For the past three years, I’ve been working as an English and reading comprehension tutor at a private high school in North Philadelphia. Working there has taught me many things, but what truly stood out to me is that writing proficiency, while undoubtedly a very important skill, is being overlooked in the college admissions process.
Of the 21 students I work with, at least 10 have been accepted to attend Temple in Fall 2013. Eight of them scored less than 500 on the writing section of the SAT, despite the fact that Temple’s average score on that section, according to the university’s 2011 student profile, is 549. Five of the students I tutor are placed in remedial English and have to attend a summer program to officially enter Temple in the fall. Four of them have a “C” average in their high school English classes and none of them have ever gotten higher than a “B” on a paper.
Last year, I was doing a review with the kids I tutor on sentence structure. We turned it into an exercise in which each person would write three paragraphs on how we could clean up the streets of Philadelphia. When I looked at their work I found that the students had really awesome ideas, but were having trouble expressing them without awkward phrasing or run-on sentences.
This indicates that writing is being poorly taught in high school. After four consecutive years taking high school English, students should at least be on an intermediate level of writing. There should be a standard that all students have to meet in order to progress with the rest of their class.
This also raises the question of how important the personal statement section of the university application is. Of the essays that I read, only four of them seemed collegiate and structured. The others were lacking in proper style and organization, and often went off on unrelated tangents.
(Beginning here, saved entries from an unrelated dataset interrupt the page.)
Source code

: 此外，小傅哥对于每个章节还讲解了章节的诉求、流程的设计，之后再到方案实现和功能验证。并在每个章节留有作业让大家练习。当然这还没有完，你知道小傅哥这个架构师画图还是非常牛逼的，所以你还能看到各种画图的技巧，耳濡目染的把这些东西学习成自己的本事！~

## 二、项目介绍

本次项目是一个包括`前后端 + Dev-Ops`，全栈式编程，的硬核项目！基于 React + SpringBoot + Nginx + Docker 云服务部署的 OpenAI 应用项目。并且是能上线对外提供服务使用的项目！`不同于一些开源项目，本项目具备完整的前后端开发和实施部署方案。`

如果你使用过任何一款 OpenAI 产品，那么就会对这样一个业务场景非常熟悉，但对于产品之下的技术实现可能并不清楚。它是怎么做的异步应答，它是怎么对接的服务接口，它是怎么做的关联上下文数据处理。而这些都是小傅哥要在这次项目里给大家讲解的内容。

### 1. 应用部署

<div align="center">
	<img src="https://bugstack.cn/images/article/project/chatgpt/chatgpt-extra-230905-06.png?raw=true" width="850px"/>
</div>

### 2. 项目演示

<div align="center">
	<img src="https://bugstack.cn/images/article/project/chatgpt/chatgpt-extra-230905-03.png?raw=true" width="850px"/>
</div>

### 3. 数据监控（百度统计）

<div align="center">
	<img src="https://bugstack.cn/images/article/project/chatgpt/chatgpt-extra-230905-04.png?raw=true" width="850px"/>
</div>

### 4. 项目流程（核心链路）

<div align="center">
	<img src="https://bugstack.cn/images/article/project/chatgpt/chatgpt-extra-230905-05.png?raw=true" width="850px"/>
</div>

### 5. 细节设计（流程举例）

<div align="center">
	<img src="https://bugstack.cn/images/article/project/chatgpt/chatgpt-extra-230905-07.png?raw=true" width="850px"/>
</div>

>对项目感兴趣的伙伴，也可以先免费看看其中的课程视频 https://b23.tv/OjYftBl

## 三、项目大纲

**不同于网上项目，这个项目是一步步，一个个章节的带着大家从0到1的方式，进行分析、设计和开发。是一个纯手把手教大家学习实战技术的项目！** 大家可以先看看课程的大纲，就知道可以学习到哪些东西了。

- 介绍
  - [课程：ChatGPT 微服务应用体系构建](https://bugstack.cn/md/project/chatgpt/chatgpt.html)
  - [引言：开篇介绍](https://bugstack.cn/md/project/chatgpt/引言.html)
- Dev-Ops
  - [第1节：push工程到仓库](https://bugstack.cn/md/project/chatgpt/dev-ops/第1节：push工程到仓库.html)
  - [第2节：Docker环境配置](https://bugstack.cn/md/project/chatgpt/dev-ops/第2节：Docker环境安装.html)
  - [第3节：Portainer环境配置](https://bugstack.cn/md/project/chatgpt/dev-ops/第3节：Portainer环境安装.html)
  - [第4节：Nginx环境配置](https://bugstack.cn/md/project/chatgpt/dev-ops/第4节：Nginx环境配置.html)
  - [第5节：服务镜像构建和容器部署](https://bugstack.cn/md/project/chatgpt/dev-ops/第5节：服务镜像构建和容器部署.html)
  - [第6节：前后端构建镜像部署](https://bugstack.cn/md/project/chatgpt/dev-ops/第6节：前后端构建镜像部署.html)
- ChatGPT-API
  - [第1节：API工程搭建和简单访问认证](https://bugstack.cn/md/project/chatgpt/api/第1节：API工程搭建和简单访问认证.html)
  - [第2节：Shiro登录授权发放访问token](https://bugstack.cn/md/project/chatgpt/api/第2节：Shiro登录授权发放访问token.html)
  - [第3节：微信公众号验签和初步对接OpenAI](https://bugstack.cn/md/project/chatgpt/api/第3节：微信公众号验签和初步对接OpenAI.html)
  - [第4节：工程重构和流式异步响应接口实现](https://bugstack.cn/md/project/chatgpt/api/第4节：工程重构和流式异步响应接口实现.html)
Still, several of the unstructured ones were accepted.
It isn’t Temple’s job, or any other university’s for that matter, to reteach things that should have been taught and reinforced in high school. What’s the purpose in taking so many English classes if the same techniques and skills will need to be retaught upon the students’ entrance into a college?
If Temple held a high regard for writing skills, surely the admissions office would more strictly enforce the minimum requirement in that section. Temple is not the only college that does not seem to give much importance to the writing aspect of an applicant’s eligibility for admission.
Some universities don’t even take the writing section into account. For example, Stanford University considers only the cumulative score of the math and reading sections. It takes the writing section into account as a reference or when other scores or application criteria are not exactly up to par.
I find that both unfair and ridiculous. Math and reading are only a part of what makes a good student. In order to do anything, you must have some level of proficiency in writing. Even a mathematical genius would face problems in his endeavors if he lacks the ability to write without grammatical or style errors.
That is not to say that writing should outweigh the value of math, reading and science scores. The point is merely that it needs to hold just as much importance to admissions as those other subjects do. A college education is made up of all these criteria, and so no part should be held with lesser value. The contrary only points to the idea that someone who is good at math is smarter than someone who is an excellent writer, which is in no way the case.